Wren was at the table. Tiny moved chairs, and as she climbed up onto the one next to Wren, she said, "Wrenzy, I have to sit by you because I like you."

She was holding the Friend magazine while I was changing her diaper and found Wren's favorite story, which involves a shark. She started reciting the story: "When I was little, we were in Mexico with another family..." Then she said, "I'm very good at telling the shark story. I'm learning how to be a mommy, a really big mommy. I'm learning how to read the shark story."

Wren, 2/4/19

To Tiny, during dinner:  "Jesus is special, and you cannot forget it. He is our big brother."

Wren, 2/6/19

"Heavenly Father, bless that we'll do good things today and that all the food will strengthen and healthy us. Bless that we won't do anything bad. In the name of Jesus Christ, amen."

Arden, 2/6/19

Wren went outside while Arden and I were finishing lunch. Arden asked if there coyotes. I said, "Yes, but I'm watching her so I can keep her safe." Tiny said, "When I am outside, I will keep her safe from the coyotes that take little people. I will keep her safe so they don't take her away or put her in jail."

Wren, 2/13/19

"Dear Heavenly Father, please bless that there will be no bad things, only good things, and if there's bad things, please forgive us. Please bless that this food with strengthen and healthy us. In the name of Jesus Christ, amen."

Arden, 2/21/19

As I was putting her footy jammies on, "I'm going to be a little baby! I won't be Tiny anymore. Bye-bye, Tiny."

Arden, 2/28/19

Saying our morning prayer, "Thank thee that we can have a nice day. Can Jesus save us." It was more of a statement than a question.

Jim, probably sometime in 2018

Today, March 2, Ever found a really old post-it note on which I'd written various things, one of which was this quote: "I love you, too, honey. We're parasites, though.

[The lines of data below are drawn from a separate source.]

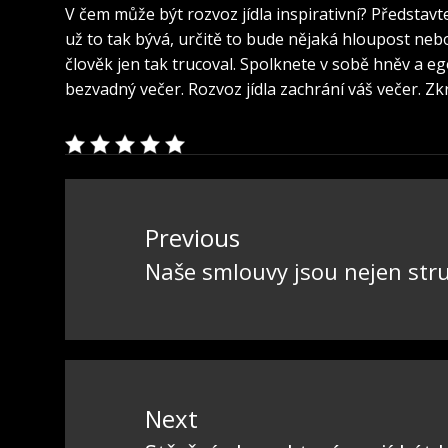
V čem může být rozvoz jídla inspirativní? Představ
už to tak bývá, určitě to bude nějaká hloupost nebo m
člověk jen tak trucoval. Spolknete v sobě hněv a eg
bezvadný večer. Rozvoz jídla zachrání váš večer. Z
Navigace
pro
Previous
příspěvek
Naše smlouvy jsou nejen str
Previous
post:
Next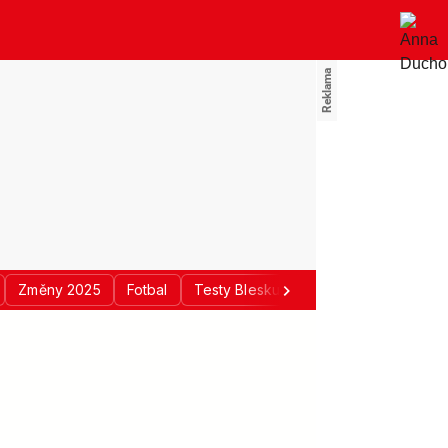
Změny 2025
Fotbal
Testy Blesku
Politika
Regiony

We live in a trash dumpster." That is sleep-talk by Jim.

Wren and Tiny, regularly

Wren and Tiny think Vaseline is called "gasolina," pronounced Spanish-style, like "gas-oh-lee-nuh." (Apparently they were talking to JoAnn about it, and she told them gasoline is for cars.) Wren has been saying "I need gasolina" all the time because her lips have been so dry.